Risk Premium, and Peak Oil

Over the last year or so, the Telegraph Journal has regularly published the columns of Roy MacMullin, a Moncton-based energy writer and peak-oil disciple.

While his columns are interesting enough, they fail to convince this reader how a new world of very expensive oil barrels will fundamentally change public policy in New Brunswick (even if this economic fact probably should). Apparently, this economic fact haven't caused much concern over at Irving Oil either, as plans for Eider Rock keep lurching forward.

My beef with peak oil? It focuses too much on geology, when the real issues policy-makers need to concern themselves with are over the environment and foreign affairs. While climate change gets most of the attention, the really smart analysis seems to focus on where more and more of our expensive oil comes from. Not surprisingly, NYT columnists and others are identifying petro-dictatorships as a key catalyst behind high summer gas prices.

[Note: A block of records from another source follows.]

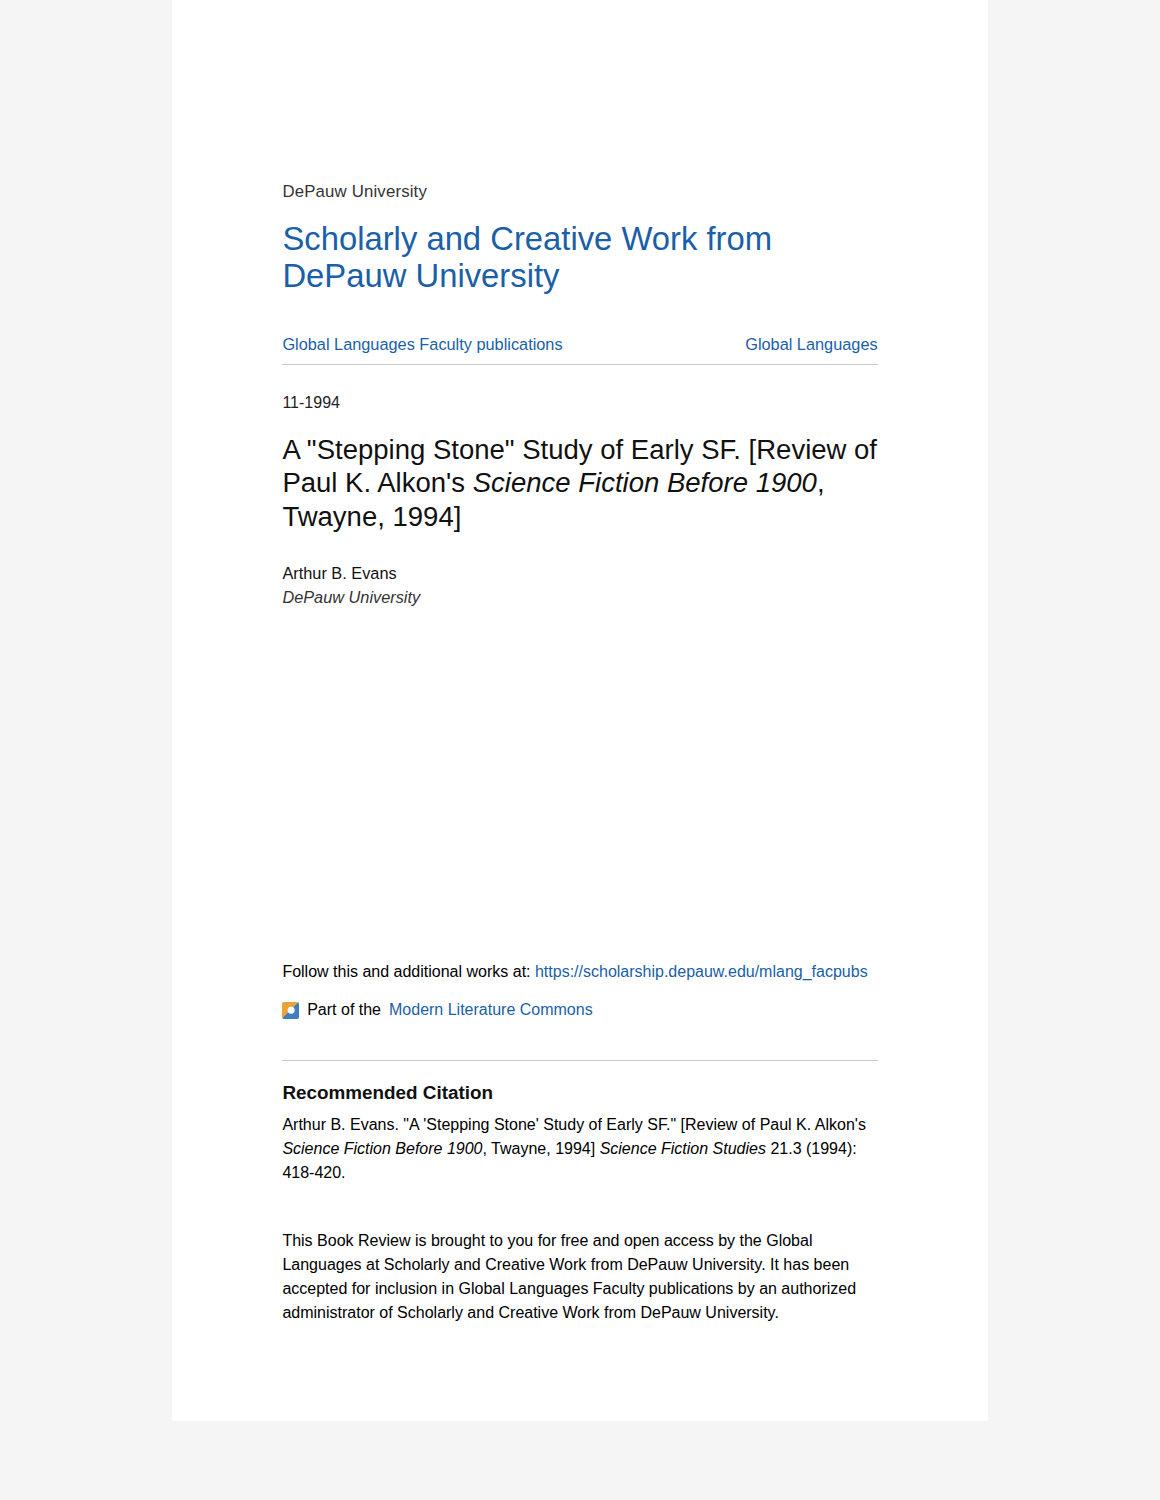DePauw University
Scholarly and Creative Work from DePauw University
Global Languages Faculty publications
Global Languages
11-1994
A "Stepping Stone" Study of Early SF. [Review of Paul K. Alkon's Science Fiction Before 1900, Twayne, 1994]
Arthur B. Evans
DePauw University
Follow this and additional works at: https://scholarship.depauw.edu/mlang_facpubs
Part of the Modern Literature Commons
Recommended Citation
Arthur B. Evans. "A 'Stepping Stone' Study of Early SF." [Review of Paul K. Alkon's Science Fiction Before 1900, Twayne, 1994] Science Fiction Studies 21.3 (1994): 418-420.
This Book Review is brought to you for free and open access by the Global Languages at Scholarly and Creative Work from DePauw University. It has been accepted for inclusion in Global Languages Faculty publications by an authorized administrator of Scholarly and Creative Work from DePauw University.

A fantastic article in Texas Monthly puts a very human face behind the worsening oil economy, in the form of the story of a kidnapped oil worker in the petro-rich troubled Nigerian delta. No need for a geologist to explain tapped reserves here - as long as this oil-producer (and others) is torn by civil strife, that summer trip to Freeport is going to be more expensive, and millions of residents in petro-dictatorships will continue to suffer.

Wouldn't it be nice if New Brunswickers could pay a premium for fair-trade oil, like they do for their coffee? I know I'd feel better coughing up $70 at the pump, if I knew that the gasoline that was refined here in Saint John came from oil regions in which children could walk into their neighbourhood woods without coming across guerillas with automatic rifles.